Security and Behavioral AI Projects
Our security-focused research explores behavioral biometrics, continuous authentication, and adversarial robustness to strengthen user privacy and trust in modern computing systems. By harnessing motion sensors, touch data, and deep learning, we create lightweight, real-time authentication frameworks that safeguard smartphones even under adversarial conditions. These efforts extend to dynamic ensemble learning and decision-level fusion, enabling adaptive and explainable AI models across high-risk domains like cybersecurity, finance, and mobile platforms.
The growing integration of deep learning (DL) models into high-stakes domains, such as healthcare, finance, and autonomous systems, has made interpretability a cornerstone of trustworthy AI. Interpretable Deep Learning Systems (IDLSes), which combine powerful neural networks with interpretation models, aim to provide transparency into the decision-making process. However, the assumption that interpretation inherently adds security has recently been challenged.

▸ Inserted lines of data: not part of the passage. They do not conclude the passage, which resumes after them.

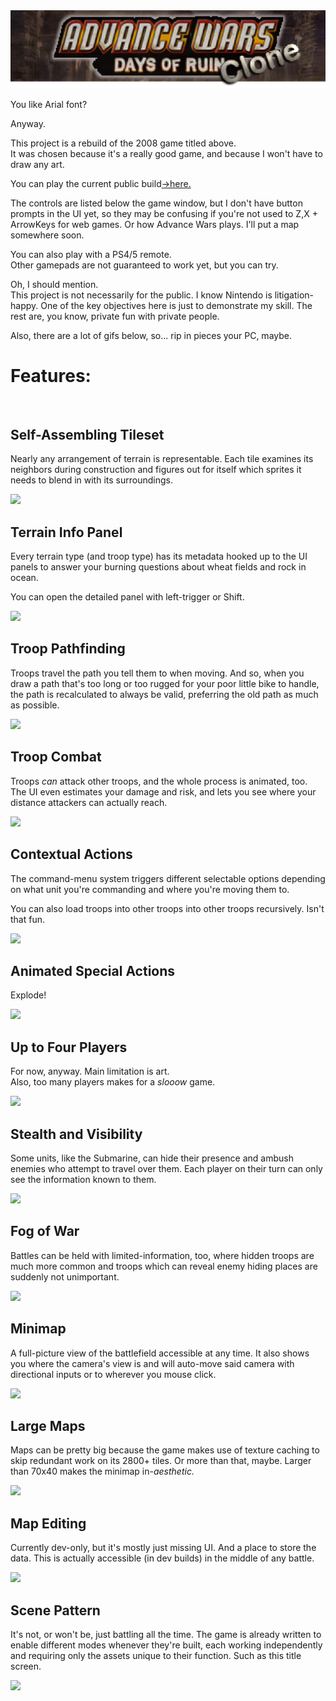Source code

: 
<img src="/docs/demo-reels/title-banner.png">

You like Arial font?

Anyway.

This project is a rebuild of the 2008 game titled above.  
It was chosen because it's a really good game, and because I won't have to draw any art.

You can play the current public build[→here.](https://xpgram.github.io/armed-revolt/game.html)

The controls are listed below the game window, but I don't have button prompts in the UI yet, so they may be confusing if you're not used to Z,X + ArrowKeys for web games. Or how Advance Wars plays. I'll put a map somewhere soon.

You can also play with a PS4/5 remote.  
Other gamepads are not guaranteed to work yet, but you can try.

Oh, I should mention.  
This project is not necessarily for the public. I know Nintendo is litigation-happy. One of the key objectives here is just to demonstrate my skill. The rest are, you know, private fun with private people.

Also, there are a lot of gifs below, so... rip in pieces your PC, maybe.

# Features:

<img src="" width="100%" height="1.5rem">


<!------------------------------------------------------------------------------------------------->
## Self-Assembling Tileset

Nearly any arrangement of terrain is representable. Each tile examines its neighbors during construction and figures out for itself which sprites it needs to blend in with its surroundings.

![](/docs/demo-reels/shoreline-effects.gif)


<!------------------------------------------------------------------------------------------------->
## Terrain Info Panel

Every terrain type (and troop type) has its metadata hooked up to the UI panels to answer your burning questions about wheat fields and rock in ocean.

You can open the detailed panel with left-trigger or Shift.

![](/docs/demo-reels/terrain-ui.gif)


<!------------------------------------------------------------------------------------------------->
## Troop Pathfinding

Troops travel the path you tell them to when moving. And so, when you draw a path that's too long or too rugged for your poor little bike to handle, the path is recalculated to always be valid, preferring the old path as much as possible.

![](/docs/demo-reels/troop-pathing.gif)


<!------------------------------------------------------------------------------------------------->
## Troop Combat

Troops *can* attack other troops, and the whole process is animated, too. The UI even estimates your damage and risk, and lets you see where your distance attackers can actually reach.

![](/docs/demo-reels/attack-animation.gif)


<!------------------------------------------------------------------------------------------------->
## Contextual Actions

The command-menu system triggers different selectable options depending on what unit you're commanding and where you're moving them to.

You can also load troops into other troops into other troops recursively. Isn't that fun.

![](/docs/demo-reels/contextual-actions.gif)


<!------------------------------------------------------------------------------------------------->
## Animated Special Actions

Explode!

![](/docs/demo-reels/silo-animation.gif)


<!------------------------------------------------------------------------------------------------->
## Up to Four Players

For now, anyway. Main limitation is art.  
Also, too many players makes for a <i>slooow</i> game.

![](/docs/demo-reels/turn-splash.gif)


<!------------------------------------------------------------------------------------------------->
## Stealth and Visibility

Some units, like the Submarine, can hide their presence and ambush enemies who attempt to travel over them. Each player on their turn can only see the information known to them.

![](/docs/demo-reels/player-visibility.gif)


<!------------------------------------------------------------------------------------------------->
## Fog of War

Battles can be held with limited-information, too, where hidden troops are much more common and troops which can reveal enemy hiding places are suddenly not unimportant.

![](/docs/demo-reels/flare-animation.gif)


<!------------------------------------------------------------------------------------------------->
## Minimap

A full-picture view of the battlefield accessible at any time. It also shows you where the camera's view is and will auto-move said camera with directional inputs or to wherever you mouse click.

![](/docs/demo-reels/minimap+explore-fow.gif)


<!------------------------------------------------------------------------------------------------->
## Large Maps

Maps can be pretty big because the game makes use of texture caching to skip redundant work on its 2800+ tiles. Or more than that, maybe. Larger than 70x40 makes the minimap in-<i>aesthetic.</i>

![](/docs/demo-reels/map-size.gif)


<!------------------------------------------------------------------------------------------------->
## Map Editing

Currently dev-only, but it's mostly just missing UI. And a place to store the data. This is actually accessible (in dev builds) in the middle of any battle.

![](/docs/demo-reels/map-design.gif)


<!------------------------------------------------------------------------------------------------->
## Scene Pattern

It's not, or won't be, just battling all the time. The game is already written to enable different modes whenever they're built, each working independently and requiring only the assets unique to their function. Such as this title screen.

![](/docs/demo-reels/title-screen-10s.gif)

Adversarial attacks pose a serious challenge to the reliability and security of deep learning (DL) models. These attacks, often crafted by introducing imperceptible perturbations to input data, can cause models to make incorrect predictions with high confidence. As a result, understanding and mitigating such threats has become a critical area of research in the field of trustworthy AI. Defenses against adversarial attacks range from input preprocessing and adversarial training to robust model design, yet no single approach has proven universally effective.

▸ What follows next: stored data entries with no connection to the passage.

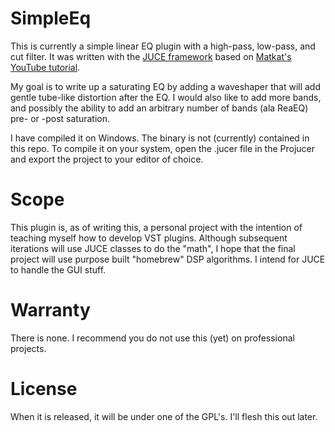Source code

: # SimpleEq
This is currently a simple linear EQ plugin with a high-pass, low-pass, and cut filter. It was written with the [JUCE framework](https://github.com/juce-framework/JUCE) based on [Matkat's YouTube tutorial](https://www.youtube.com/watch?v=i_Iq4_Kd7Rc).

My goal is to write up a saturating EQ by adding a waveshaper that will add gentle tube-like distortion after the EQ. I would also like to add more bands, and possibly the ability to add an arbitrary number of bands (ala ReaEQ) pre- or -post saturation.

I have compiled it on Windows. The binary is not (currently) contained in this repo. To compile it on your system, open the .jucer file in the Projucer and export the project to your editor of choice.

# Scope
This plugin is, as of writing this, a personal project with the intention of teaching myself how to develop VST plugins. Although subsequent iterations will use JUCE classes to do the "math", I hope that the final project will use purpose built "homebrew" DSP algorithms. I intend for JUCE to handle the GUI stuff.

# Warranty
There is none. I recommend you do not use this (yet) on professional projects.

# License
When it is released, it will be under one of the GPL's. I'll flesh this out later.
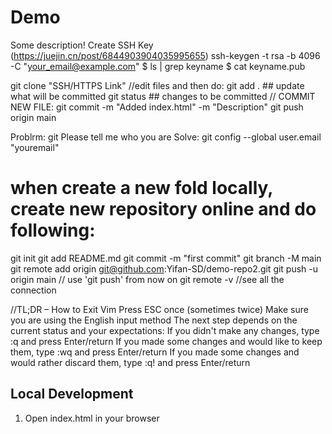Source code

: # Demo

Some description!
Create SSH Key (https://juejin.cn/post/6844903904035995655)
ssh-keygen -t rsa -b 4096 -C "your_email@example.com"
$ ls | grep keyname
$ cat keyname.pub

git clone "SSH/HTTPS Link"
//edit files and then do: 
git add .  ## update what will be committed
git status  ## changes to be committed
// COMMIT NEW FILE: 
git commit -m "Added index.html" -m "Description"
git push origin main

Problrm: git Please tell me who you are
Solve: git config --global user.email "youremail"

# when create a new fold locally, create new repository online and do following: 
git init
git add README.md
git commit -m "first commit"
git branch -M main
git remote add origin git@github.com:Yifan-SD/demo-repo2.git
git push -u origin main  // use 'git push' from now on
git remote -v //see all the connection

//TL;DR – How to Exit Vim
Press ESC once (sometimes twice)
Make sure you are using the English input method
The next step depends on the current status and your expectations:
If you didn't make any changes, type :q and press Enter/return
If you made some changes and would like to keep them, type :wq and press Enter/return
If you made some changes and would rather discard them, type :q! and press Enter/return

## Local Development

1. Open index.html in your browser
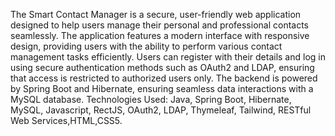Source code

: 
 The Smart Contact Manager is a secure, user-friendly web application designed to help users manage their personal and professional contacts 
seamlessly. The application features a modern interface with responsive design, providing users with the ability to perform various contact 
management tasks efficiently. 
Users can register with their details and log in using secure authentication methods such as OAuth2 and LDAP, ensuring that access is 
restricted to authorized users only. The backend is powered by Spring Boot and Hibernate, ensuring seamless data interactions with a MySQL 
database.
 Technologies Used: Java, Spring Boot, Hibernate, MySQL, Javascript, RectJS, OAuth2, LDAP,  Thymeleaf, Tailwind, RESTful Web 
Services,HTML,CSS5.
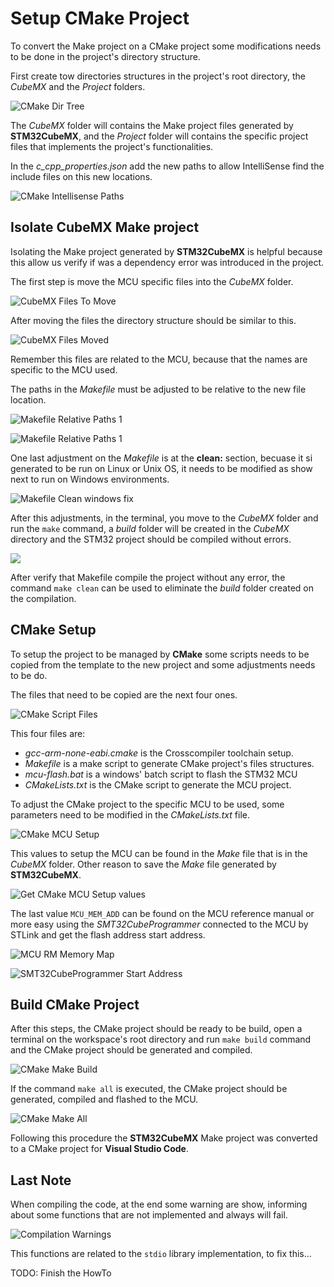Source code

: # Setup CMake Project

To convert the Make project on a CMake project some modifications needs to be done in the project's directory structure.

First create tow directories structures in the project's root directory, the *CubeMX* and the *Project* folders.

![CMake Dir Tree](../images/CMAKE-Dir-Tree.png)

The *CubeMX* folder will contains the Make project files generated by **STM32CubeMX**, and the *Project* folder will contains the specific project files that implements the project's functionalities.


In the *c_cpp_properties.json* add the new paths to allow IntelliSense find the include files on this new locations.

![CMake Intellisense Paths](../images/CMAKE-IntelliSense-Paths.png)

## Isolate CubeMX Make project

Isolating the Make project generated by **STM32CubeMX** is helpful because this allow us verify if was a dependency error was introduced in the project.

The first step is move the MCU specific files into the *CubeMX* folder.

![CubeMX Files To Move](../images/CUBEMX_Files2Move.png)

After moving the files the directory structure should be similar to this.

![CubeMX Files Moved](../images/CUBEMX_FilesMoved.png)

Remember this files are related to the MCU, because that the names are specific to the MCU used.

The paths in the *Makefile* must be adjusted to be relative to the new file location.

![Makefile Relative Paths 1](../images/CUBEMX_RelativePaths-1.png)

![Makefile Relative Paths 1](../images/CUBEMX_RelativePaths-2.png)

One last adjustment on the *Makefile* is at the **clean:** section, becuase it si generated to be run on Linux or Unix OS, it needs to be modified as show next to run on Windows environments.

![Makefile Clean windows fix](../images/CUBEMX_Makefile-Clean-adjust.png)

After this adjustments, in the terminal, you move to the *CubeMX* folder and run the `make` command, a *build* folder will be created in the *CubeMX* directory and the STM32 project should be compiled without errors.

![](../images/CUBEMX-Makefile-compilation.png)

After verify that Makefile compile the project without any error, the command `make clean` can be used to eliminate the *build* folder created on the compilation.

## CMake Setup

To setup the project to be managed by **CMake** some scripts needs to be copied from the template to the new project and some adjustments needs to be do.

The files that need to be copied are the next four ones.

![CMake Script Files](../images/CMAKE-Project-Scripts.png)

This four files are: 

- *gcc-arm-none-eabi.cmake* is the Crosscompiler toolchain setup.
- *Makefile* is a make script to generate CMake project's files structures.
- *mcu-flash.bat* is a windows' batch script to flash the STM32 MCU
- *CMakeLists.txt* is the CMake script to generate the MCU project.

To adjust the CMake project to the specific MCU to be used, some parameters need to be modified in the *CMakeLists.txt* file.

![CMake MCU Setup](../images/CMAKE-MCU-Setup.png)

This values to setup the MCU can be found in the *Make* file that is in the *CubeMX* folder. Other reason to save the *Make* file generated by **STM32CubeMX**.

![Get CMake MCU Setup values](../images/CMAKE-MCU-Setup-2.png)

The last value `MCU_MEM_ADD` can be found on the MCU reference manual or more easy using the *SMT32CubeProgrammer* connected to the MCU by STLink and get the flash address start address.

![MCU RM Memory Map](../images/STM32-RefManual-Memory.png)

![SMT32CubeProgrammer Start Address](../images/STM32CubeProgrammer.png)

## Build CMake Project

After this steps, the CMake project should be ready to be build, open a terminal on the workspace's root directory and run `make build` command and the CMake project should be generated and compiled.

![CMake Make Build](../images/CMAKE-Make-Build.png)

If the command `make all` is executed, the CMake project should be generated, compiled and flashed to the MCU.

![CMake Make All](../images/CMAKE-Make-All.png)

Following this procedure the **STM32CubeMX** Make project was converted to a CMake project for **Visual Studio Code**.

## Last Note

When compiling the code, at the end some warning are show, informing about some functions that are not implemented and always will fail.

![Compilation Warnings](../images/CMAKE-Compilation-Warning.png)

This functions are related to the `stdio` library implementation, to fix this...

TODO: Finish the HowTo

The dynamic evolution of malware, combined with increasingly sophisticated evasion techniques such as packing, obfuscation, and polymorphism, presents a significant challenge to conventional security mechanisms. Machine learning (ML)-based malware detection systems are widely adopted for their ability to generalize and automate malware identification, yet they remain susceptible to adversarial threats. InfoLab at SKKU investigates robust, interpretable detection pipelines—spanning spectral control-flow-graph analysis, the effects of packing on ML detectors, and visualization-based feature fusion—to identify evasive and morphed malware across desktop and mobile platforms.

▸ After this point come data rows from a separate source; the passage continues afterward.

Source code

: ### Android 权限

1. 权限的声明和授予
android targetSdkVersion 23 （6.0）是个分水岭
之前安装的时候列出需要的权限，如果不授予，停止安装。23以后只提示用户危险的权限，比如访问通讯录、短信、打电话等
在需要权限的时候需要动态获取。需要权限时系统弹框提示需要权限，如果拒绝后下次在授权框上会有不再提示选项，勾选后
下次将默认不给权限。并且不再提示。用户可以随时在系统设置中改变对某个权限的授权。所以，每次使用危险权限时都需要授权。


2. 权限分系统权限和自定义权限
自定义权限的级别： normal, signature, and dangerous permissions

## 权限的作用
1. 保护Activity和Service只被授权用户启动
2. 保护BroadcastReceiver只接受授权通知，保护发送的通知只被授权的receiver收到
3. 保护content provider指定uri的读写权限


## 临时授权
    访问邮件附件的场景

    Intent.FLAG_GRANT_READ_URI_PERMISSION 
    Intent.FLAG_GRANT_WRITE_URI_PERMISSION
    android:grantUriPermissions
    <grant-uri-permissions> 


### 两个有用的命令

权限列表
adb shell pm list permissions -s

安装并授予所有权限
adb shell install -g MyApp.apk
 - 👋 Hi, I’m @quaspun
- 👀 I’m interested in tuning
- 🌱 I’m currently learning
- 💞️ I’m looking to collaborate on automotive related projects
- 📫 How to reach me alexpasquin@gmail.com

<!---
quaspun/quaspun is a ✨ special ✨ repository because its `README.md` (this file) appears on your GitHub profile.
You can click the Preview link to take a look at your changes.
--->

Traditional authentication methods—such as passwords, PINs, and even biometric systems (fingerprint, facial recognition)—typically secure mobile devices only at the point of entry. However, they fail to offer protection throughout a session, leaving devices vulnerable to unauthorized access when unattended. To bridge this security gap, the research group InfoLab at Sungkyunkwan University (SKKU) has led a series of studies on continuous, sensor-based, and adversarially-aware user authentication mechanisms.
Federated learning lets many clients collaboratively train a shared model without exchanging raw data, making it ideal for privacy-sensitive domains like healthcare and finance. But because the server never sees client data, malicious participants can quietly corrupt the global model through data- and model-poisoning attacks. InfoLab at SKKU investigates how robust federated learning really is once clean, identically distributed data is no longer assumed—studying how poisoning attacks behave under realistic client data heterogeneity (non-IID settings) and how robust-aggregation defenses must adapt when honest clients already look very different from one another.